Bruce A. McConachie
Early in the action of The King and I, Anna gives the King's children a lesson in geopolitics. Seeing an old map of Asia on the wall in which Siam occupies an area roughly the size of China, she rolls out her own visual aid to cover it. Anna's new map is a Mercator projection of the world with Siam reduced to dimensions drawn in London and surrounded by land masses colored to denote the encroachments of European imperial power. The children object to the shrunken size of their kingdom, but their father, the King, commands them to recognize that Anna's version of the world is the correct one. Within the world of the musical, the British map is just as real as snow, which the children also deny; both define natural realities in an external world.

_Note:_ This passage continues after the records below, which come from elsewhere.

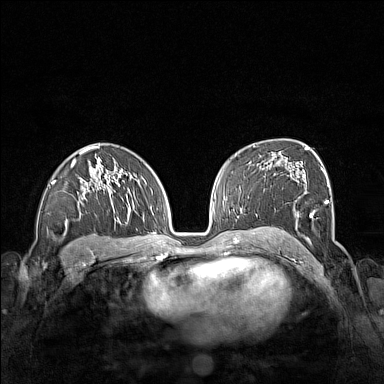
Breast MRI (dynamic contrast-enhanced), one axial slice. Slice 94 of 160 in the series (ordered by position). Dynamic contrast-enhanced series, time point 2 of 7 at this slice position (early post-contrast). 1.5 T. TE 1.8 ms, TR 5 ms. 384 × 384 image matrix. Female patient.
Structures marked on this image (semi-automatic segmentation, software-assisted and operator-edited):
- enhancing-tissue mask used for the functional tumour volume (all voxels passing the contrast-enhancement thresholds inside the analysis volume; usually the tumour): bounding box <261,156,329,243> (left, top, right, bottom; pixels)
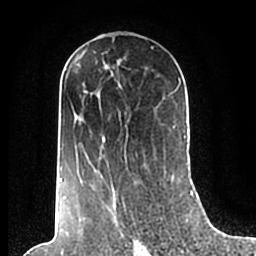
Breast MRI (dynamic contrast-enhanced), one axial slice; position 110 of 200 along the scan axis; cropped to one breast; dynamic contrast-enhanced series, time point 2 of 7 at this slice position (early post-contrast); 1.5 T; TE 2.2 ms, TR 4.6 ms; 0.8 mm slice thickness; 256 × 256 image matrix, field of view 160 × 160 mm. Female patient.
Structures marked on this image (semi-automatic segmentation, software-assisted and operator-edited):
- enhancing-tissue mask used for the functional tumour volume (all voxels passing the contrast-enhancement thresholds inside the analysis volume; usually the tumour): box from (x=59, y=69) to (x=186, y=209) px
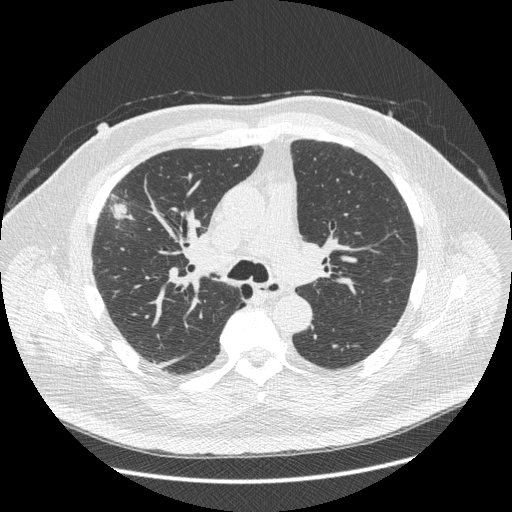
Axial slice from a low-dose chest CT screening exam. Third screening round (two years after baseline). Lung window (W 1500 / L -600 HU). 1.25 mm slice thickness. Slice 156 of 426 in the series. Male, age 66 years at enrolment.
Expert reader's lesion annotation, bounding box (x1, y1, x2, y2) in pixels: (86, 177, 145, 263). Screening reader's record for this exam (one nodule recorded; not confirmed to be the boxed lesion): non-calcified nodule or mass ≥4 mm, right upper lobe, 48 × 25 mm, spiculated (stellate) margins, soft tissue attenuation, pre-existing on the prior screen: no. Lung cancer was diagnosed 35 days after this screen: non-small cell carcinoma, right upper lobe, stage IV (AJCC 6th edition), 50 mm at pathology.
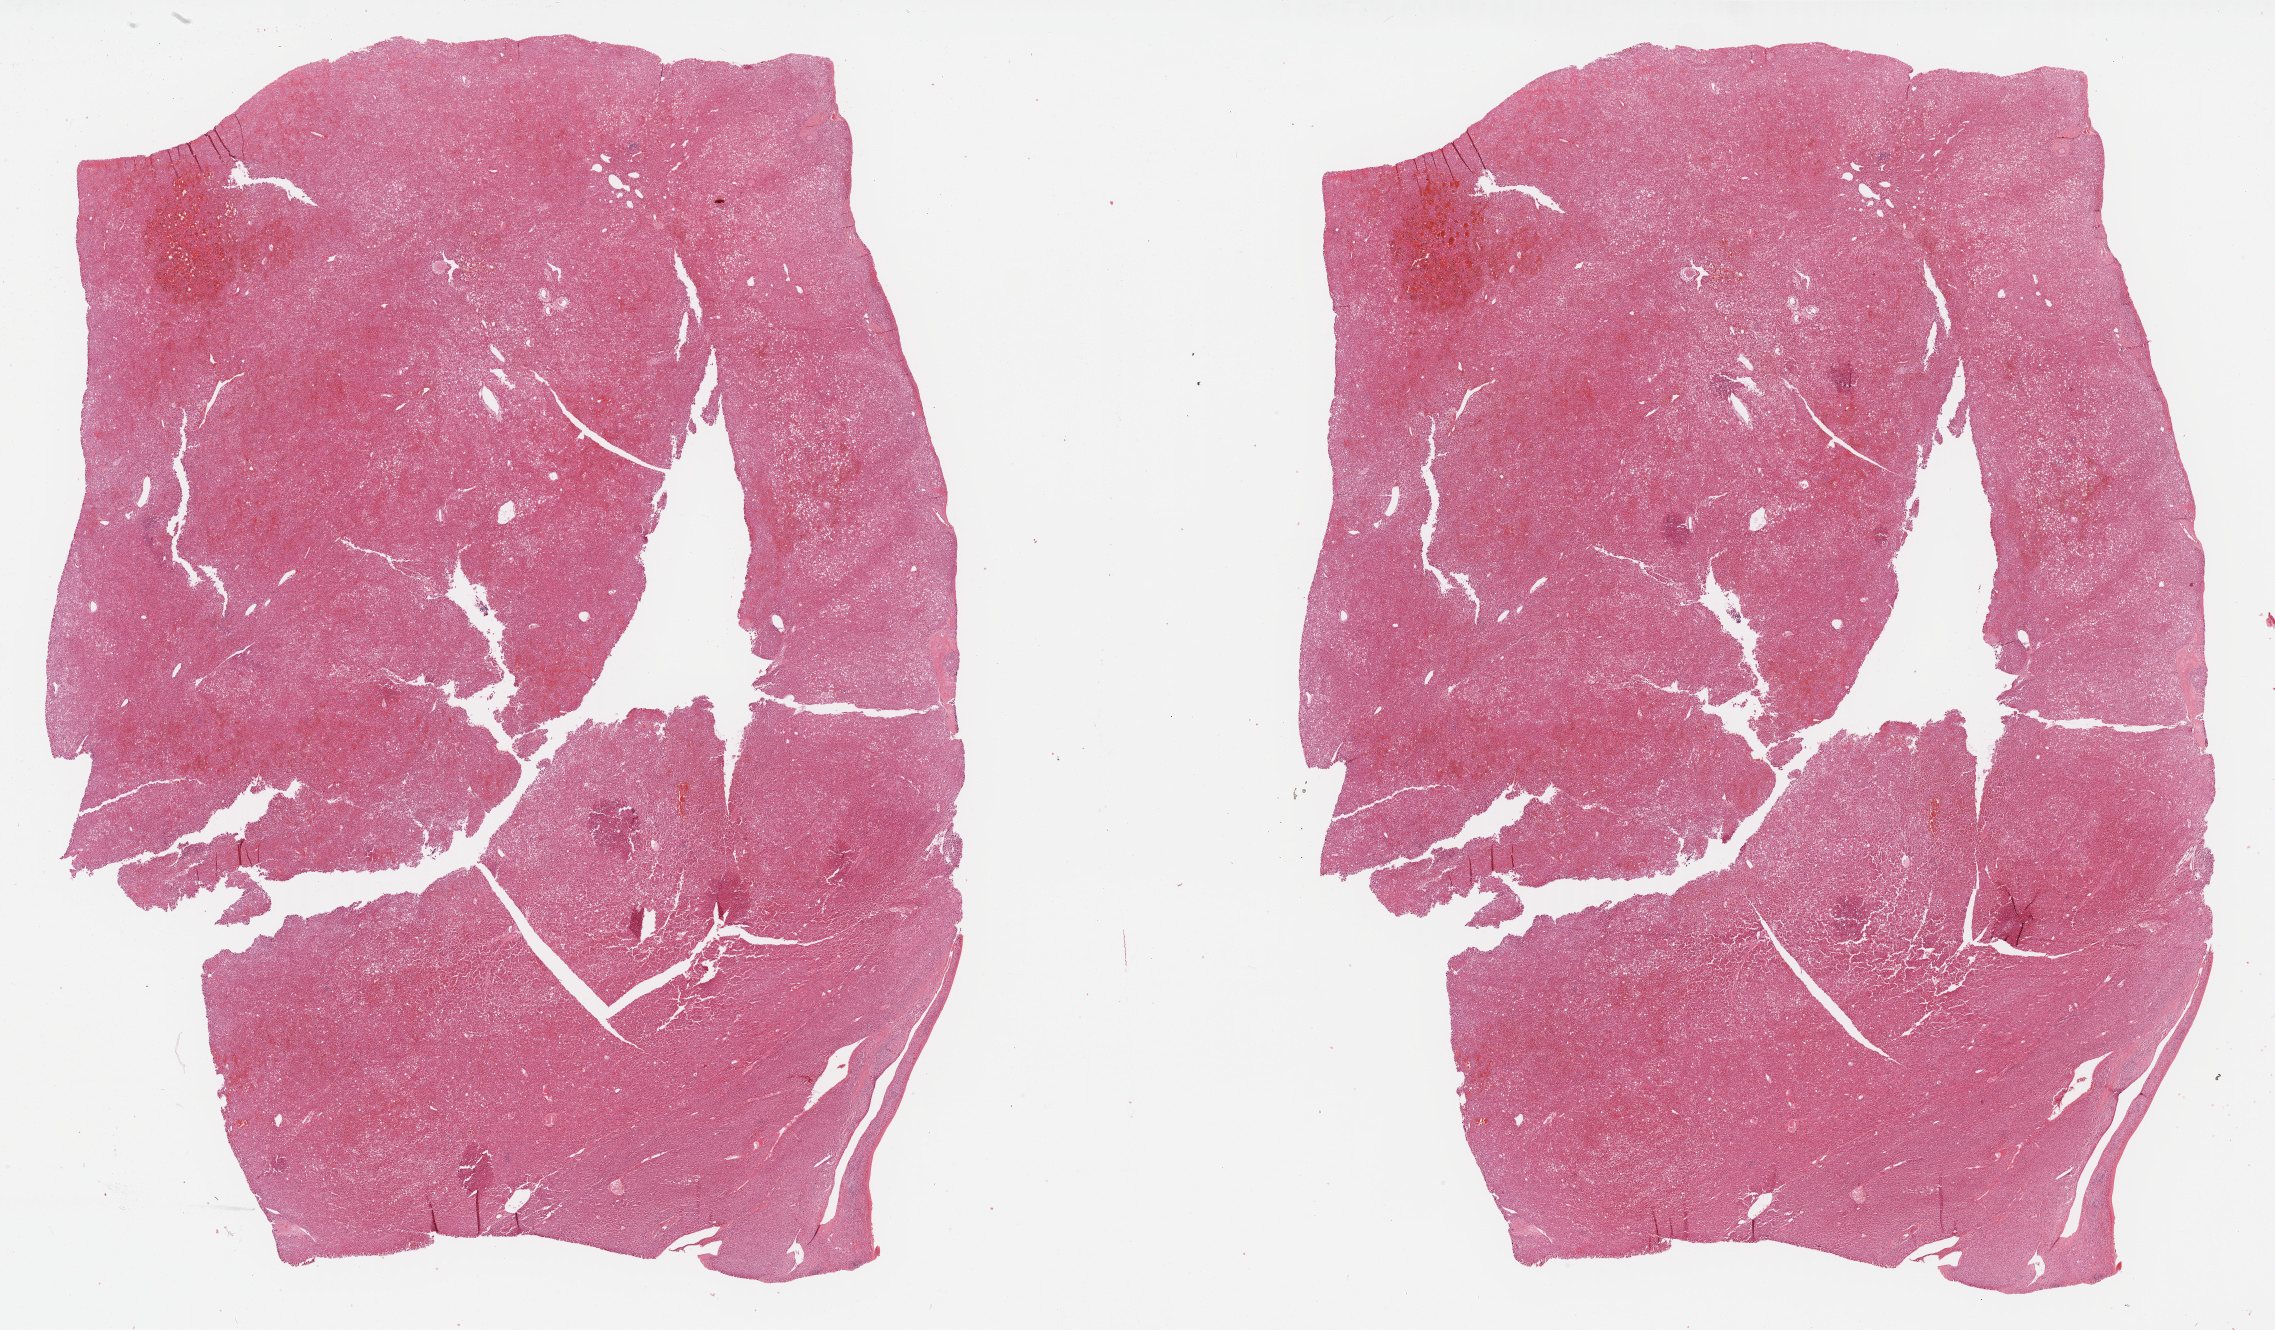
Digitized Hematoxylin and eosin (H&E) stained tissue section (whole slide) — low-resolution overview of the scanned area, about 36.8 x 21.5 mm; FFPE section; sample: primary tumour, liver. Female, age 76 years at initial diagnosis. Histologic grade: G1 (well differentiated).
- AJCC pathologic stage: I (5th edition)
- pathologic diagnosis: Hepatocellular carcinoma, NOS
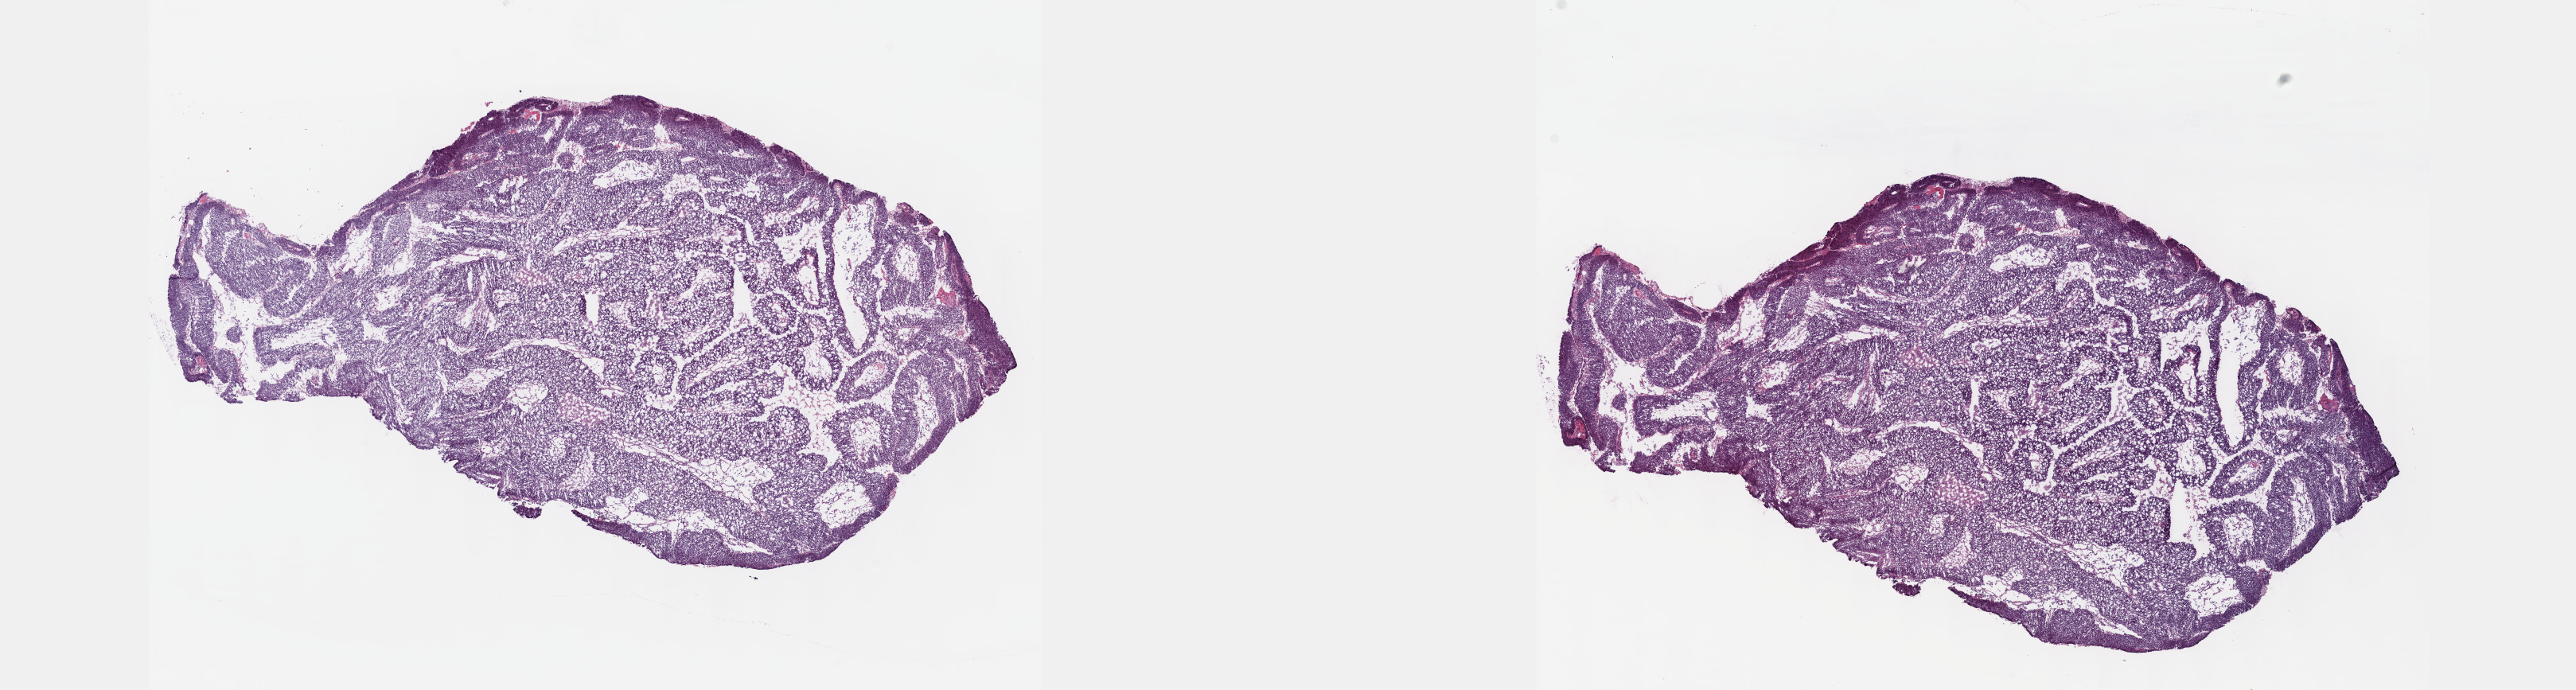
Whole-slide histology image, H&E, a low-resolution overview of the entire scanned area, about 26.2 x 7.0 mm (from a 40x scan); frozen section; cervix, primary tumour sample. Female, age 44 years at initial diagnosis. Slide review estimates, as recorded: tumour cells 70%, tumour nuclei 70%.
Pathologic diagnosis: Squamous cell carcinoma, NOS (cervix uteri).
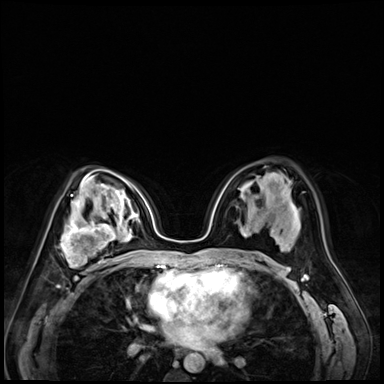
Breast MRI (dynamic contrast-enhanced), one axial slice; slice 41 of 72 in the series (ordered by position); dynamic contrast-enhanced series, time point 2 of 9 at this slice position (early post-contrast); 3 T; TE 1.4 ms, TR 4.3 ms; 2.5 mm slice thickness; 384 × 384 image matrix, field of view 320 × 320 mm. Female patient.
Annotated regions visible in this slice (semi-automatically segmented with operator editing):
- enhancing-tissue mask used for the functional tumour volume (all voxels passing the contrast-enhancement thresholds inside the analysis volume; usually the tumour): bounding box (x1, y1, x2, y2) in pixels: (57, 213, 120, 278)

In his book American Foreign Policy ( 1974), Henry Kissinger drew a sharp distinction between western and third-world views of reality:
The West is deeply committed to the notion that the real world is external to the observer, that knowledge consists of recording and classifying data -- the more accurately, the better. Cultures which have escaped the early impact of Newtonian thinking have retained the essentially pre-Newtonian view that the real world is almost entirely internal to the observer. (48)
Without the aid of western advisors, believed Kissinger, the people of Southeast Asia could not understand their lives and their place in the world. He and Rodgers and Hammerstein assumed that the West had a monopoly on knowing reality.
Building on this assumption, these makers of musicals and of U.S. foreign policy centered their symbolic actions upon metaphors of containment. The nucleus of a group of related metaphors, images of containment circulated in many arenas of American culture during the Cold War. Drawing on the new historicism of Stephen Greenblatt as modified by the cognitive psychology of George Lakoff and Mark Johnson, I hope to demonstrate that the popularity of Rodgers and Hammerstein's "oriental" musicals, The King and I, South Pacific, and The Flower Drum Song, helped to establish a legitimate basis for the American war against the the people of Southeast Asia in the 1960s. As historian James William Gibson suggests, the "deep structural logic" (344) of our culture and society--even including such seemingly innocuous practices as Broadway musicals--helped to draw us into Vietnam.